En réalité, cette idée de sanction n’a jamais été réellement appliquée. La simple menace aurait, jusqu’ici, amplement suffit à remettre les choses en ordre. « Quand on reçoit les familles dans le Conseil des droits et des devoirs des familles, on rappelle, notamment au 3ème type de famille, que, si elles ne rentrent pas dans les mesures éducatives, elles s’exposent à la suppression des aides, voire à la résiliation du bail d’habitation, lorsque leur mineur est mis en cause pour avoir troublé la tranquillité dans son immeuble. »  

Un effet "dissuasif efficace"

Le maire confirme que pas moins de 40 baux d’habitations en été ainsi dénoncés depuis 2014, sur ce fondement. « C’est alors la justice qui décide de dénoncer le bail, parce qu’on apporte des éléments. » Nicolas Daragon estime que l’ensemble fonctionne très bien « Dorénavant, j’ai 100% des familles qui acceptent les mesures éducatives, contre 70% auparavant. »  

Au final, le conseil municipal aurait donc pris cette délibération pour se contenter d’en utiliser « l’effet dissuasif » ? « Exactement. Cela signifie que j’ai atteint mon objectif. Ce n’est pas de faire 1000 euros d’économie ou de terroriser les enfants, mais que ces derniers aient un cadre éducatif. »    
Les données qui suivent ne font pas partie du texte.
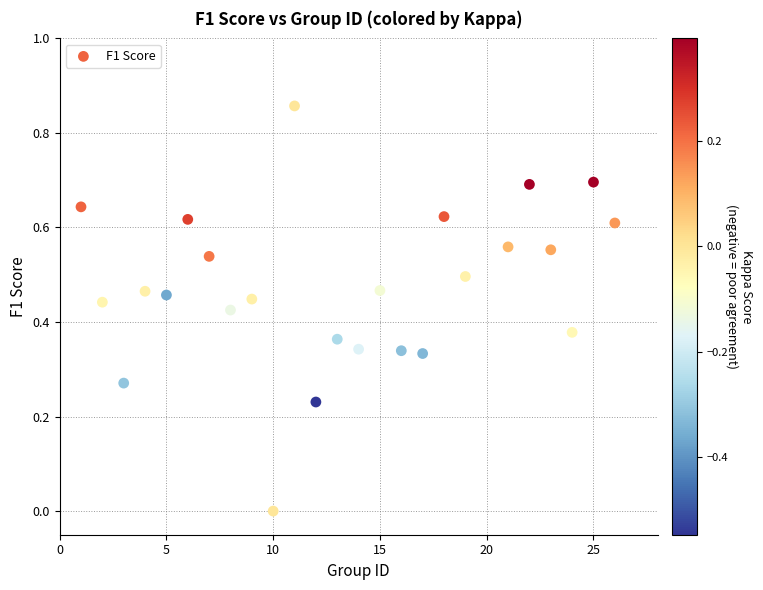

What is the range of X values (max minus min)?

25.0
Au-delà de la légalité, il y a toutes les conséquences au niveau de l’image

Mireille Clapot, députée Lrem de la Drôme

Une démarche qui inquiète la députée de la Drôme : « Cela me semble être un terrain dangereux. Au-delà de la légalité, il y a toutes les conséquences au niveau de l’image. Et tous les troubles que cela peut entraîner dans l’esprit de ceux qui ne respectent pas la loi… puisque, finalement, le maire ne la respecte pas plus. » Ce que réfute, là-aussi, le concerné. « Je respecte le droit. Quelle décision de justice est venue contredire la délibération de mon conseil municipal ? A voir les réactions de la population, je peux vous dire qu’on a tous un avis bien différent de l’analyse de la Défenseure des droits. »  
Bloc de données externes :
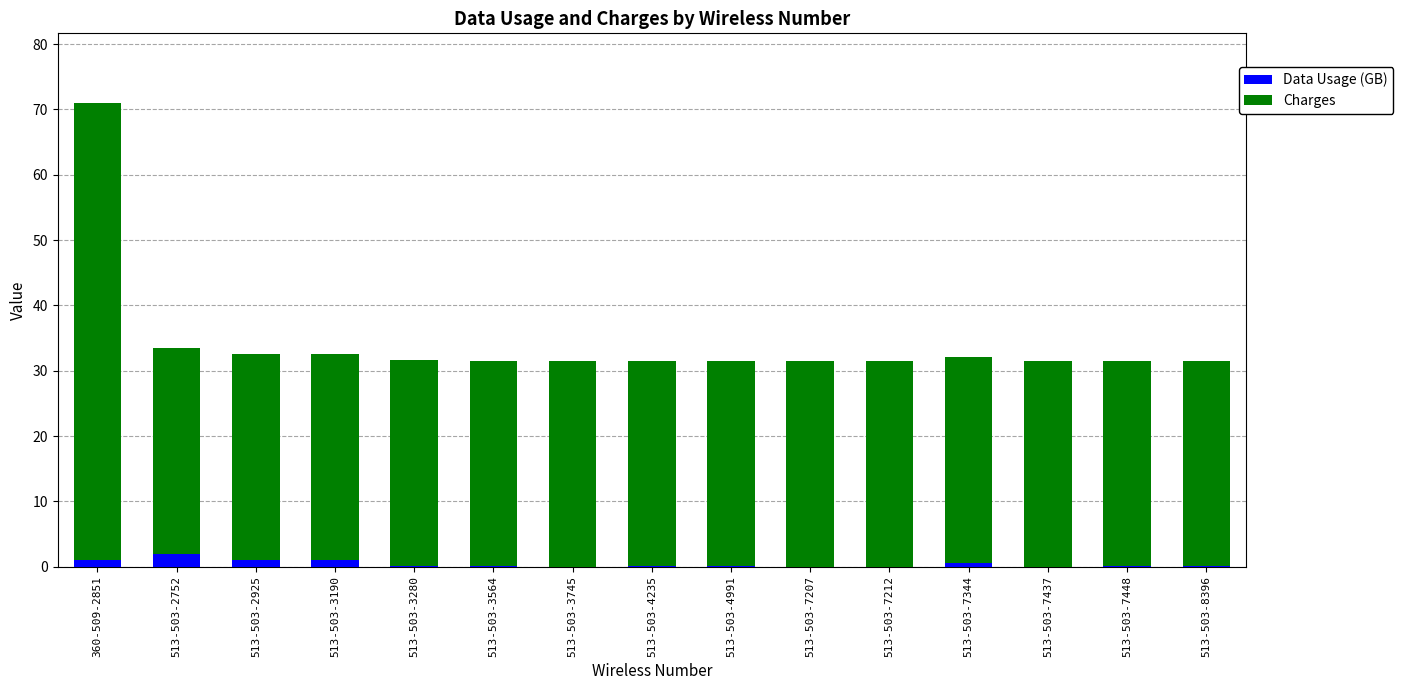

What is the sum of all Data Usage (GB) values?

6.0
Un thème de campagne électoral

Les échéances électorales étant proches, Mireille Clapot place désormais cette affaire sur l’échiquier des idées politiques. « Il y a une certaine « zemmourisation » des esprits. C’est Eric Zemmour qui a remis cette idée de « supprimer les aides sociales aux familles de délinquants» dans le débat public, fin janvier. Maintenant que le droit est dit, si Nicolas Daragon reste sur ses positions, cela devient une prise de position politique. J’espère qu’il va revenir à la raison » réclame la députée.  

« Moi, je n’ai pas d’échéance électorale », répond le maire de Valence. « Je rappelle que Mireille Clapot était membre du PS pendant 25 ans avant de basculer chez Emmanuel Macron trois jours avant les législatives de 2017. Pas de leçon de girouette politique. »  
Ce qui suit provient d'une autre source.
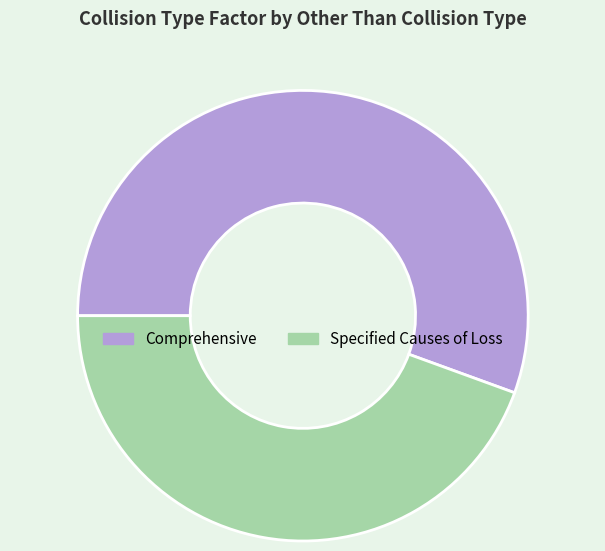

Which has a higher value, Specified Causes of Loss or Comprehensive?

Comprehensive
Une idée populaire à droite

Le sujet est récurrent. Cette décision de supprimer les aides de la ville avait déjà été prise par une autre mairie de droite de la région : Alexandre Vincendet, maire LR de Rillieux-la-Pape, près de Lyon, avait en effet également soumis cette idée à son conseil municipal. Mise en place en 2018, cette mesure a abouti à la convocation d'une trentaine de jeunes en deux ans par les équipes de la municipalité. Sur ces trente cas, 3 familles se sont vues supprimer les aides pendant un an, après avoir refusé d'être accompagnées.   

A noter également qu'un des premiers partis à avoir initié cette idée était le Rassemblement National, qui, dans son dernier livre blanc pour la sécurité, sorte de pré-programme électoral de Marine Le Pen pour 2022, propose qu'en cas d'acte d'incivilité, «une sanction visera les parents, par suppression totale (par exemple en cas de récidive) ou partielle des allocations familiales et sociales, prononcée par le Parquet à titre provisoire et définitif par le juge.»